Vroege virusmeting na longtransplantatie voorkomt complicaties
Door na een longtransplantatie de hoeveelheid Epstein-Barr virus (EBV) in het bloed te meten en de hoeveelheid afweerremmende medicatie hierop aan te passen, kunnen gevallen van lymfeklierkanker na longtransplantatie voorkomen worden. Bovendien lijkt deze aanpak te leiden tot een afname van chronische afstoting van de getransplanteerde long en een toename van de overleving na transplantatie. Dit blijkt uit onderzoek van internist Erik Verschuuren van het Universitair Medisch Centrum Groningen. Hij promoveert 13 december 2006 aan de Rijksuniversiteit Groningen.

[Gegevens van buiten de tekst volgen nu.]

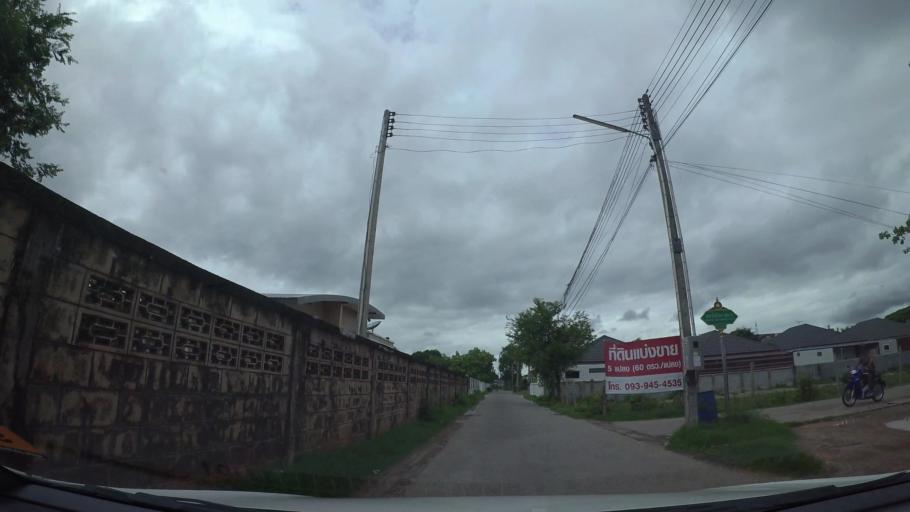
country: TH
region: Rayong
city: Rayong
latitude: 12.6653
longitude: 101.2777
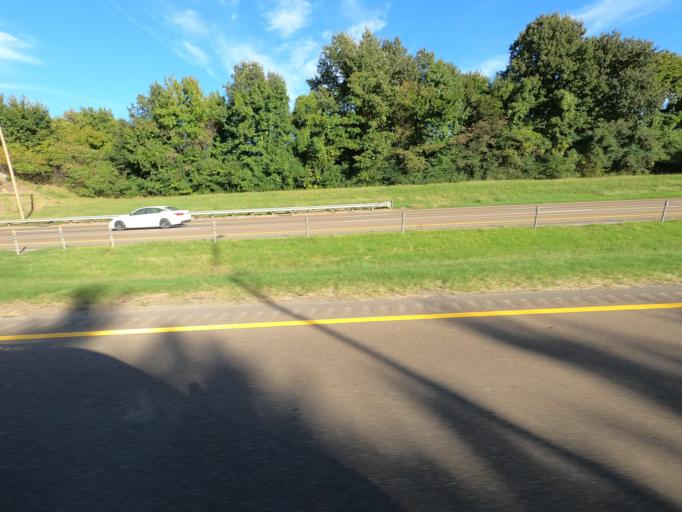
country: US
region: Tennessee
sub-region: Shelby County
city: New South Memphis
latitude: 35.1016
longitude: -90.0763
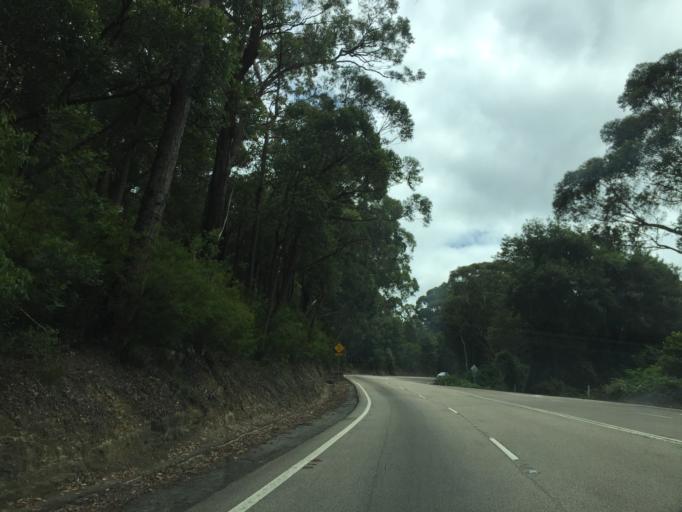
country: AU
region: New South Wales
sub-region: Hawkesbury
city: Richmond
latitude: -33.5405
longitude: 150.6331
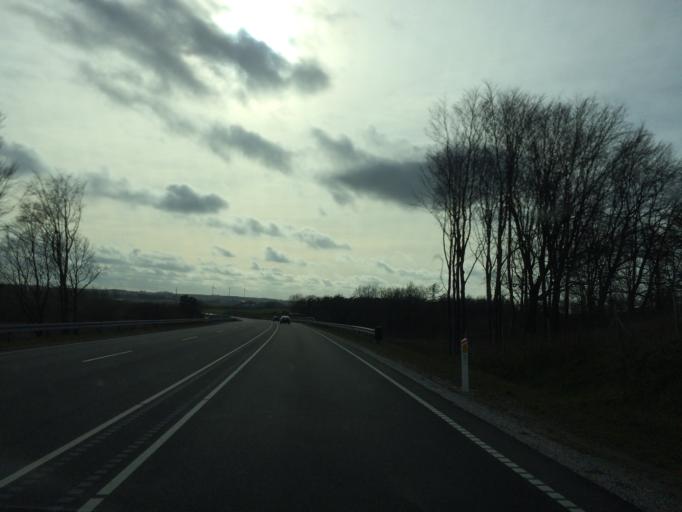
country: DK
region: Central Jutland
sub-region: Randers Kommune
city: Assentoft
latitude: 56.4303
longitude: 10.1251
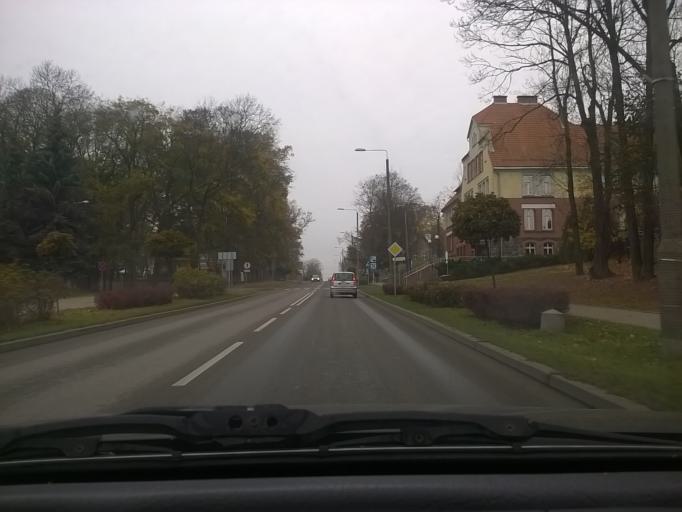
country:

Patiënten, die een longtransplantatie hebben ondergaan, krijgen medicatie die voorkomt dat het nieuwe orgaan door het lichaam wordt afgestoten. Door deze medicatie neemt de afweer van deze patiënten af. Daardoor kan het Epstein-Barr virus (EBV), bekend van de ziekte van Pfeiffer, weer opnieuw actief worden. Dit kan na een longtransplantatie leiden tot PTLD, een ziektebeeld dat lijkt op lymfeklierkanker. PTLD kan leiden tot de dood van de patiënten.